◆ **ACTIVITY**:
How many lines below include the word "request"? State that number and nothing else.

Stored items:
^^^^^^^^^^^^^^^^
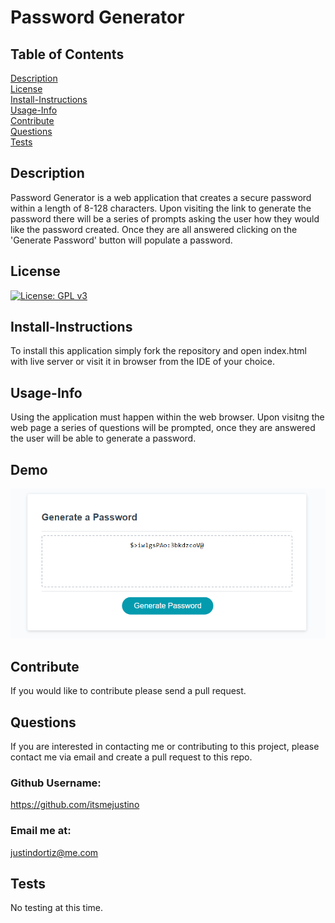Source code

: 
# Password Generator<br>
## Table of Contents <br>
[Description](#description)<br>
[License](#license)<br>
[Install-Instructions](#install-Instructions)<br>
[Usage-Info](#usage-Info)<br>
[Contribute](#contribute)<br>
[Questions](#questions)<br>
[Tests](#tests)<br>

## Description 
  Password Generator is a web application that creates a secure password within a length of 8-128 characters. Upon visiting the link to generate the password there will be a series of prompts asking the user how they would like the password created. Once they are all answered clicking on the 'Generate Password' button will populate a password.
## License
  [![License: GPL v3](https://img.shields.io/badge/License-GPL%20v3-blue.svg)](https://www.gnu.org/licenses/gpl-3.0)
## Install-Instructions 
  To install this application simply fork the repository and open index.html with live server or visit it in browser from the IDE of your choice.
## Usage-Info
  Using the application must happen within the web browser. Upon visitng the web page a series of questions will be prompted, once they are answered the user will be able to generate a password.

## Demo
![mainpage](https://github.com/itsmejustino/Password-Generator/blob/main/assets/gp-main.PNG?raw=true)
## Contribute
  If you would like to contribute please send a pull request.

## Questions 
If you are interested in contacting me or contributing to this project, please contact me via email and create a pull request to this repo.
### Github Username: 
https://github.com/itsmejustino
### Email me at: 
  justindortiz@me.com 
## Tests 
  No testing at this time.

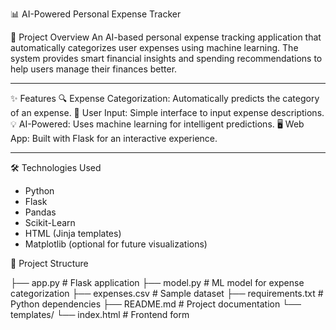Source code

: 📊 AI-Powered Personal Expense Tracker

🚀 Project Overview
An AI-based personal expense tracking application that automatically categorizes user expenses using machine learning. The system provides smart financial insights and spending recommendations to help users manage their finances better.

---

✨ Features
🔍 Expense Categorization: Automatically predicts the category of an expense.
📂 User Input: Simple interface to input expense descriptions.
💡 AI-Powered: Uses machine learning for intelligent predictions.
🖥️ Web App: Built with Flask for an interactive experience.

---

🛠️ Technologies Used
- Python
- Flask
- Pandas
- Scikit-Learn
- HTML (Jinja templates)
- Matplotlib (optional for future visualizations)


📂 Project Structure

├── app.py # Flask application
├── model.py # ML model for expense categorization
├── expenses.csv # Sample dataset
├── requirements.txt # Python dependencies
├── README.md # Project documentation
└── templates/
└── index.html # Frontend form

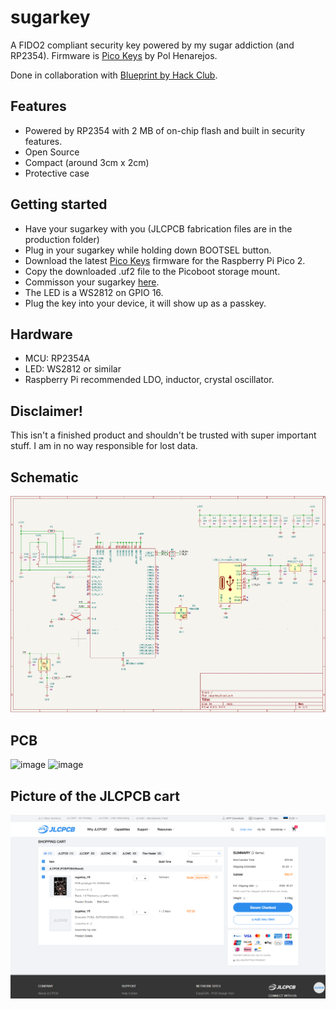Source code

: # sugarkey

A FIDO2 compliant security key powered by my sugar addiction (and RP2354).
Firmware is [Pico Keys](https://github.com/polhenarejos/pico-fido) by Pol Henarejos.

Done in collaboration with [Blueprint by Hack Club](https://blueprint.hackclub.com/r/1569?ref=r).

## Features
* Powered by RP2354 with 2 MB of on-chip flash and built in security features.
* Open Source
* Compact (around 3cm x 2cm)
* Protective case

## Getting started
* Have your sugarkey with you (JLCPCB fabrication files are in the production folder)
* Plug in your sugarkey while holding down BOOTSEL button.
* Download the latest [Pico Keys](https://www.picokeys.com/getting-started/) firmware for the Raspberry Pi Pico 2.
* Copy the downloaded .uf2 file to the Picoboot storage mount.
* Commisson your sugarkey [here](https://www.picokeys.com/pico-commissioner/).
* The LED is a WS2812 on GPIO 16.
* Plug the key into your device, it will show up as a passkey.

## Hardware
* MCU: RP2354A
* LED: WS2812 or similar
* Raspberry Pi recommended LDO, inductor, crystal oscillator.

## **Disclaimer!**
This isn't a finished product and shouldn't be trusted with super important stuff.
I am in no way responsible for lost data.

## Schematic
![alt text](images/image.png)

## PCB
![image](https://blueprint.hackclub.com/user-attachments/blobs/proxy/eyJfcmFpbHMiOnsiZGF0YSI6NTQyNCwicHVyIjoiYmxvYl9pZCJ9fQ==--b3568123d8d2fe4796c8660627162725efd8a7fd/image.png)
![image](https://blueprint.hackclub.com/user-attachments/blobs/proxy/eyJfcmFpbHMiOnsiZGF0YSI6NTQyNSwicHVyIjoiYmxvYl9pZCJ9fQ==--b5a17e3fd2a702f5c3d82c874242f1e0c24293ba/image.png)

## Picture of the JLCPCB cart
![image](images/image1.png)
^^^^^^^^^^^^^^^^
◆ **THE COMPLETED TASK**:
2